The boat was the SS Giovanni, which seemed only appropriate given the fact that at least three of its passengers, including myself, had been in the SS. It was a medium-sized boat with two funnels, a view of the sea, a well-stocked bar, and an Italian restaurant. This was fine if you liked Italian food, but after four weeks at sea at eight knots all the way from Genoa, I didn’t like it and I wasn’t sad to get off. Either I’m not much of a sailor or there was something wrong with me beyond the company I was keeping these days.
This is how the book begins in Buenos Aires in 1950. Bernie Gunther was a crime investigator in Berlin before the war. He is fleeing Europe and arriving in Buenos Aires with another person’s identity and profession. The profession gives him an introduction to Juan and Evita Peron. Since he is not a doctor but a crime investigator he can’t do much for them but more for Colonel Montalban, head of a branch of the Secret Intelligence. It turns out that Montalban is well aware of who Gunther is and has admired him a long time as a very good crime investigator.

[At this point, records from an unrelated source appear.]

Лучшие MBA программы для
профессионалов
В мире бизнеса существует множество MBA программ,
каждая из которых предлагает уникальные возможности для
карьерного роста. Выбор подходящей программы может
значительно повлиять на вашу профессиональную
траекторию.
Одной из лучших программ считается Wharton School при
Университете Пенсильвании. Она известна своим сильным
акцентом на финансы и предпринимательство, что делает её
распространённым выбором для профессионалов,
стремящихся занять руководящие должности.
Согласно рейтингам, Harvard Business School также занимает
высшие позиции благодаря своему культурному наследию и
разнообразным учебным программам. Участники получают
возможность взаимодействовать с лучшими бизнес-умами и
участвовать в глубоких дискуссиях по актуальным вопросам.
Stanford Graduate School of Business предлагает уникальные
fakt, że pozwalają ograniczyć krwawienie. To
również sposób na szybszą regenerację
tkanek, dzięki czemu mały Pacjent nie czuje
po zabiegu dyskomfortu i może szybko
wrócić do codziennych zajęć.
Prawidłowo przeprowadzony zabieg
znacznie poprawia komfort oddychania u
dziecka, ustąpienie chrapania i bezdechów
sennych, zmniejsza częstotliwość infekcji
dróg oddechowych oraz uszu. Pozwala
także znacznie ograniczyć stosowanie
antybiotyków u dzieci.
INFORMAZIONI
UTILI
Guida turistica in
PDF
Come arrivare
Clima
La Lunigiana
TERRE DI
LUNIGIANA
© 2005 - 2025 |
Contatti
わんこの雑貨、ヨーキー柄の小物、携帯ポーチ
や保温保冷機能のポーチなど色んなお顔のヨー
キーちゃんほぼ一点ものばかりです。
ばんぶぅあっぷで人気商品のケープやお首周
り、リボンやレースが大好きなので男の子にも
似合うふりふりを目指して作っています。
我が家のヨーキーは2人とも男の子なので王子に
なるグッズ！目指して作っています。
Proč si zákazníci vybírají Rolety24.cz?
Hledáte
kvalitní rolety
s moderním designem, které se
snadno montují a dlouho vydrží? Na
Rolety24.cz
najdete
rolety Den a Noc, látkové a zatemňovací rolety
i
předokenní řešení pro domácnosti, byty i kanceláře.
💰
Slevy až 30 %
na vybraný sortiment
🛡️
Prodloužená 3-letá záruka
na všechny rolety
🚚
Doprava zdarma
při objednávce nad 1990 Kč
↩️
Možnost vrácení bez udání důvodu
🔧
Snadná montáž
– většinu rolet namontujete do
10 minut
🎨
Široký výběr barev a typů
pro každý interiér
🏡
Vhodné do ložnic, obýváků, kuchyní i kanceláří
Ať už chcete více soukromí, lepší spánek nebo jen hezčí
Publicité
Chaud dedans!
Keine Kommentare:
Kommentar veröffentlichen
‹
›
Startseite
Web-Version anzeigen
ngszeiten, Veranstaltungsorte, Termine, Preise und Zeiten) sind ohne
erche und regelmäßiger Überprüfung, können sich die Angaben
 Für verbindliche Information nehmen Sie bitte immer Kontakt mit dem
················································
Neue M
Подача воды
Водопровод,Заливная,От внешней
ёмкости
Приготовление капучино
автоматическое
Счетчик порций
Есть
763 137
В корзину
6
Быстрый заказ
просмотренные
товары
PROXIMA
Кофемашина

In Buenos Aires, a young girl has been found dead and mutilated in the same way that other girls were found in Berlin and Munich in 1932. Gunther was in charge of the case but was not able to solve it. The leads went too close to the top people and he was prevented from going on. Since the mutilation is very peculiar, Montalban suspects that it could be the same culprit as in Berlin many years ago. This could indicate that it might be someone from the German community fleeing to Argentina after the war. Montalban wants Gunther to look into the case.
This is just the beginning of this very exciting story, which takes unexpected turns at every corner. In the author’s note Kerr refers to Uki Goni’s book
The Real Odessa as background information on what happened in Argentina at the time; of people disappearing, camps for immigrants, mostly Jews, Nazi money in Switzerland and much more. Kerr has woven his story into historical evens and you are fascinated from beginning to end. It is difficult to reveal more of the story without spoiling it. One thing leads to the next and the next and the next and maybe Gunther should have listened to Montalban when he told him: ‘
In Buenos Aires it is better to know everything than it is to know too much.’
But with Gunther that advice does not work. He has to know. But while it made him loose his work in Berlin, doing so in Buenos Aires could make him loose his life. At one point he is taken in an airplane where the authorities get rid of uncomfortable people by throwing them off the plane from five thousand metres. Due to what he knows, but has not year revealed, he is saved at the last minute by Colonel Montalban. When he is let loose the following dialogue takes place:
‘What did you expect?’ said a voice behind me. ‘I warned you to leave it alone.’
My neck was painful from when I’d been slugged but, gritting my teeth, I turned my head into the pain to meet the Colonel’s eye.
‘I didn’t expect to find what I found,’ I said. ‘I didn’t expect the unthinkable. Not again. Not here. This is supposed to be a new world. I didn’t expect it would be just like the old one. But, you know? Now that I’ve seen your national airline and how it handles double-booked passengers, suddenly it doesn’t seem quite so surprising.’
‘This?’ He shrugged. ‘It’s easier this way. There’s no evidence. No camps. No bodies. No graves. Nothing. No one can ever prove anything. It’s a one-way ticket. No one comes back to tell the tale.’
‘Who were they, anyway? Those people who disappeared just now.’
‘People like you, Gunther. People who asked too many questions.’
‘Is that all you’ve got against me? I got a grin going and tried to make my mouth hang on to it, like I still had an ace up my sleeve.
This crime fiction seems very fresh and quite different from the any other: maybe because of the seriousness of the topic, maybe because the sleuth is a German and definitely because of the way it is written. As it says on the cover, quoting the Observer: ‘pure Chandler’. You definitely start thinking of
The Big Sleep and
The Maltese Falcon. The style is the same as his books and the underlying dry humour, the down to earth comments and the way Kerr approaches his story is just very good. A must read as I see it!